A simple way to explore data through a Tableau-like UI directly in your data app

https://github.com/panel-extensions/panel-graphic-walker

By loa_observer at

faizshah | 0 comments | 3 days ago
I believe this is just a wrapper around pygwalker, which is a nice project: https://github.com/Kanaries/pygwalker

I really like the typescript graphic walker: https://github.com/Kanaries/graphic-walker

lamename | 1 comment | 3 days ago
Perhaps I've missed it but my number one request for these tools is to support time series data and analyses (or other data "structures" in general). The focus on beautiful visualization and easy graphical interfaces is great, but thinking outside the tabular box would be very helpful.
wswope | 3 comments | 3 days ago
IME trying to use Tableau & kin for analysis, especially time-series work, is a case of holding the tool upside down: you can do it, but it’s not the intended use-case and you’re likely to wind up frustrated.

The viz tools are just viz tools, and the real number crunching should ideally happen in SQL or a toolkit like Pandas/Polars/Spark/etc. - because they’re designed to do those computations efficiently and have a well-established, battle-tested syntax for it.

YMMV, but I strongly encourage you to try keeping everything before final presentation and rendering OUT of the viz layer next time you have a chance.

anakaine | 2 comments | 3 days ago
I moved us away from Tableau towards a Python based stack for processing, in-memory structures for queries on data relevant in our typical time windows, and on demand retrieval from cloud into the same data structures for historic data.

We were trying to handle 200m data points per day into a SQL database when I joined, and then display via Tableau for time and location series slicing in what were particularly complicated workbooks. To say that it was a terrible approach is an understatement.

Adding detailed geospatial and meteological data to the mix, matching with IoT sensor data, other ETL data from.dispatch systems, and many more has basically required some custom thinking to make it all work in an efficient manner.

My personal bug bear is that I still want great looking easy configuration for front end display of analytics dashboards. It becomes far harder to achieve when you go sufficiently far down the rabbit hole. I'm currently leaning towards python driven dashboards since we can connect them to a REST api which will talk to our data structures and keep everything humming along.

Note: not a single database in use here - though the timeseries sensor data could use one.

wswope | 0 comments | 13 hours ago
Yeah, time-series on that scale has unique requirements that can really cripple most DBs.

> I'm currently leaning towards python driven dashboards since we can connect them to a REST api which will talk to our data structures and keep everything humming along.

Give Bokeh a try if it's not already on your radar - I've found it to be really useful for composable & dynamic python dashboards: https://docs.bokeh.org/en/latest/index.html.

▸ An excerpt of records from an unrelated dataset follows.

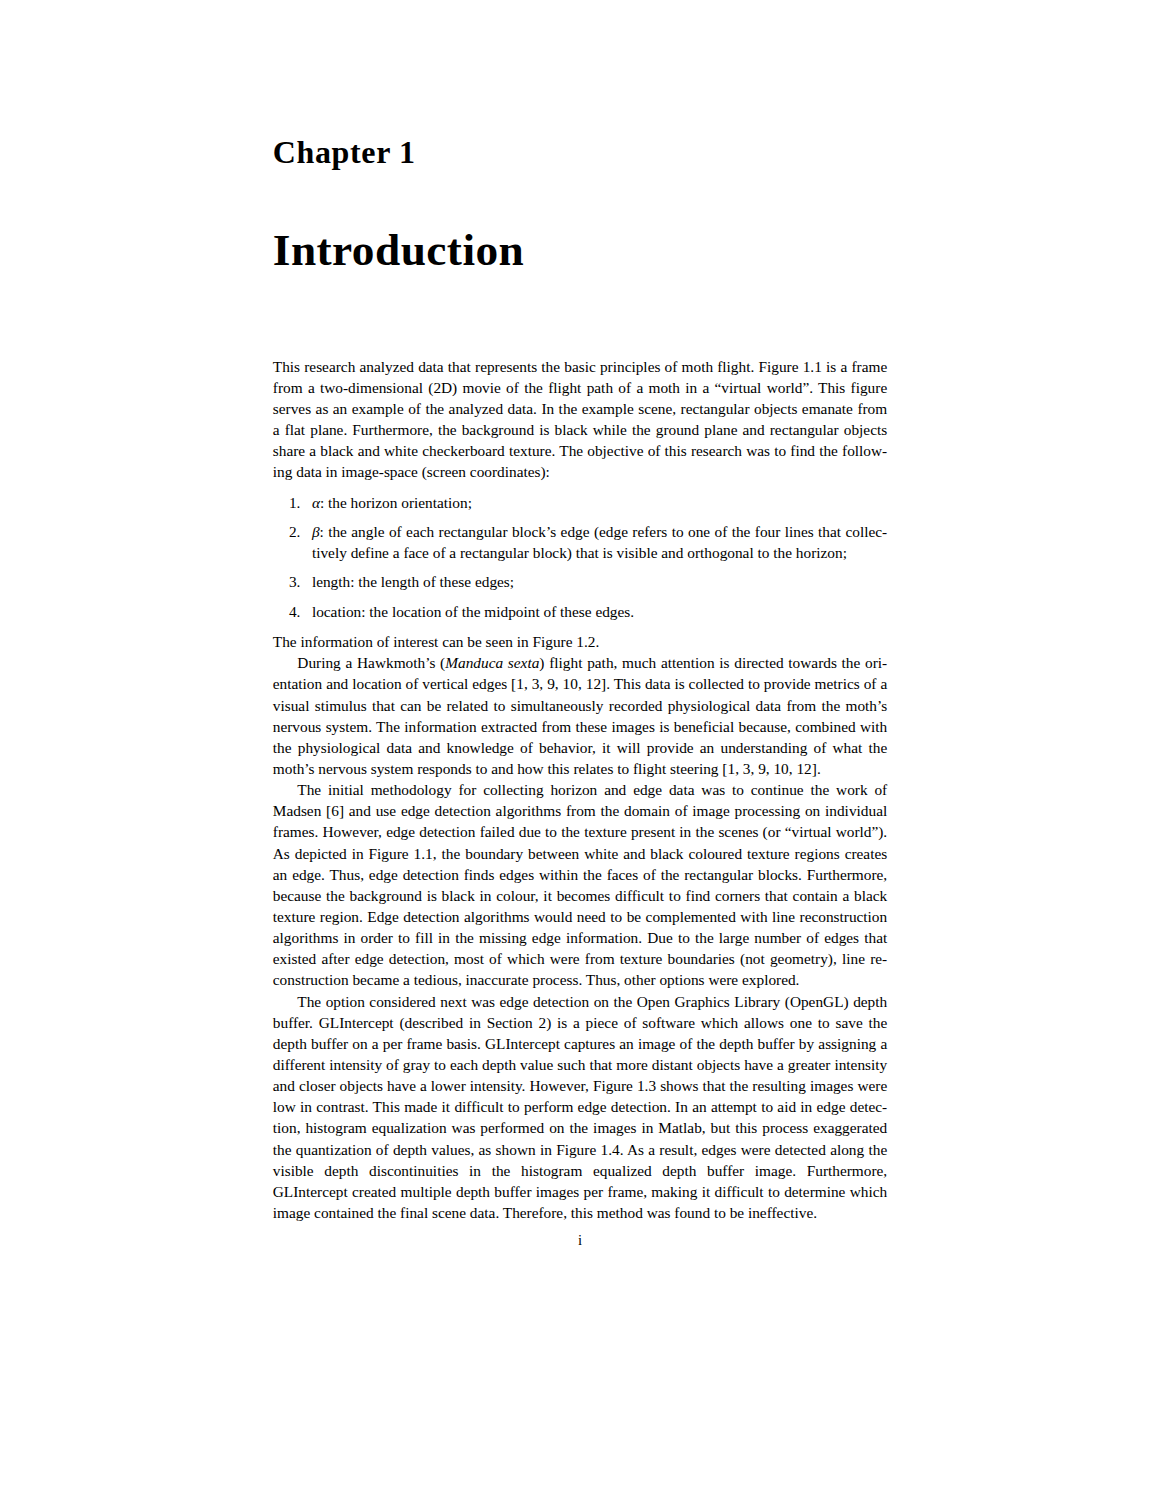Chapter 1
Introduction
This research analyzed data that represents the basic principles of moth flight. Figure 1.1 is a frame from a two-dimensional (2D) movie of the flight path of a moth in a “virtual world”. This figure serves as an example of the analyzed data. In the example scene, rectangular objects emanate from a flat plane. Furthermore, the background is black while the ground plane and rectangular objects share a black and white checkerboard texture. The objective of this research was to find the following data in image-space (screen coordinates):
α: the horizon orientation;
β: the angle of each rectangular block’s edge (edge refers to one of the four lines that collectively define a face of a rectangular block) that is visible and orthogonal to the horizon;
length: the length of these edges;
location: the location of the midpoint of these edges.
The information of interest can be seen in Figure 1.2.
During a Hawkmoth’s (Manduca sexta) flight path, much attention is directed towards the orientation and location of vertical edges [1, 3, 9, 10, 12]. This data is collected to provide metrics of a visual stimulus that can be related to simultaneously recorded physiological data from the moth’s nervous system. The information extracted from these images is beneficial because, combined with the physiological data and knowledge of behavior, it will provide an understanding of what the moth’s nervous system responds to and how this relates to flight steering [1, 3, 9, 10, 12].
The initial methodology for collecting horizon and edge data was to continue the work of Madsen [6] and use edge detection algorithms from the domain of image processing on individual frames. However, edge detection failed due to the texture present in the scenes (or “virtual world”). As depicted in Figure 1.1, the boundary between white and black coloured texture regions creates an edge. Thus, edge detection finds edges within the faces of the rectangular blocks. Furthermore, because the background is black in colour, it becomes difficult to find corners that contain a black texture region. Edge detection algorithms would need to be complemented with line reconstruction algorithms in order to fill in the missing edge information. Due to the large number of edges that existed after edge detection, most of which were from texture boundaries (not geometry), line reconstruction became a tedious, inaccurate process. Thus, other options were explored.
The option considered next was edge detection on the Open Graphics Library (OpenGL) depth buffer. GLIntercept (described in Section 2) is a piece of software which allows one to save the depth buffer on a per frame basis. GLIntercept captures an image of the depth buffer by assigning a different intensity of gray to each depth value such that more distant objects have a greater intensity and closer objects have a lower intensity. However, Figure 1.3 shows that the resulting images were low in contrast. This made it difficult to perform edge detection. In an attempt to aid in edge detection, histogram equalization was performed on the images in Matlab, but this process exaggerated the quantization of depth values, as shown in Figure 1.4. As a result, edges were detected along the visible depth discontinuities in the histogram equalized depth buffer image. Furthermore, GLIntercept created multiple depth buffer images per frame, making it difficult to determine which image contained the final scene data. Therefore, this method was found to be ineffective.
i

mnky9800n | 0 comments | 3 days ago
What do you work on? And where? That all sounds super interesting.
lamename | 0 comments | 3 days ago
We're actually in agreement. Lots of my time is doing what you suggest, which is why I wish there was a time series capable version
sroerick | 0 comments | 3 days ago
Or you could take the “offshore Power BI asset” approach and compress as much program logic and transformation into the DAX and R layers as possible
MarcSkovMadsen | 0 comments | 3 days ago
Contributor to panel-graphic-walker and Panel here.

Its actually primarily a wrapper around graphic-walker https://github.com/Kanaries/graphic-walker as we have optimized the implementation for Panel usage in notebooks and data apps.

Its built on Panel https://panel.holoviz.org/index.html which is "The Powerful Data Exploration & Web App Framework for Python". Its a fully open source and community driven project. Part of the larger HoloViz https://github.com/holoviz/holoviz ecosystem for data visualization.

My motivation for creating the panel-graphic-walker extension is that its one of the most powerful ways in Python to let users interactively, explore large datasets as it can send heavy calculations to the backend instead of transferring all data to the frontend.

MarcSkovMadsen | 0 comments | 3 days ago
If you want to support the Panel project, the easiest way to do this is to give a star on Github: https://github.com/holoviz/panel. Much appreciated. Thanks.
mrbluecoat | 0 comments | 3 days ago
sroerick | 0 comments | 3 days ago
Holoviz and Panels look interesting. Has anybody here used them successfully in their analysis workflows?
rr808 | 0 comments | 3 days ago
Would be great to have something like this for Zeppelin notebooks or similar.